En prefab bouwen is gewoon stukken sneller, zegt de directeur resoluut. Dat is dé reden dat ze met prefab zijn gaan werken. “Dus enerzijds heb je minder mensen nodig, en anderzijds bouw je ook veel sneller. Die mogelijkheden moet je grijpen. En laten we ook het duurzaamheidsaspect niet vergeten.”
Trage procedures
Toch plaatst Van der Plas kanttekeningen bij die snelheid van bouwen. Wil de bouw prefab inzetten om het woningtekort op te lossen, dan is er meer nodig. Want het bouwen an sich is niet het probleem: “Het gaat om het traject vooraf. Met prefab kun je in een hoog tempo een gebouw realiseren, maar we hebben te maken met trage procedures. Het behandelen van plannen bij gemeenten gaat traag.”

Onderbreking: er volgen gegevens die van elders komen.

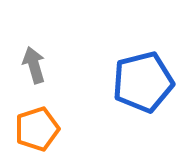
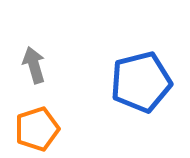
blue pentagon: moved 2 px left
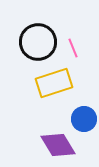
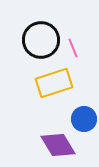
black circle: moved 3 px right, 2 px up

Met name de soms beperkte capaciteit bij gemeenten werkt tegen. Honderdduizend woningen per jaar bouwen? Dat gaat op deze manier niet lukken, denkt Van der Plas. “In dit tempo ga je dat niet redden. Daar moet wel iets gaan veranderen om die doelstelling te kunnen behalen.”
Echt een kans
Hij is niet de enige die dat denkt. 67 procent van de bouwers uit het BouwMonitor-onderzoek vindt het niet realistisch om 845.000 woningen tot 2030 te bouwen. Aan prefab ligt dat dus niet: bijna de helft van de bouwers ziet dat echt als kans voor het bedrijf.
Van der Plas schaart zich ook bij die groep: “Het is écht vooral een kans. De mogelijkheid om het te gebruiken word je geboden, waarmee je in staat bent beter en sneller te bouwen. Dan moet je als bedrijf met beide handen die mogelijkheid aangrijpen.”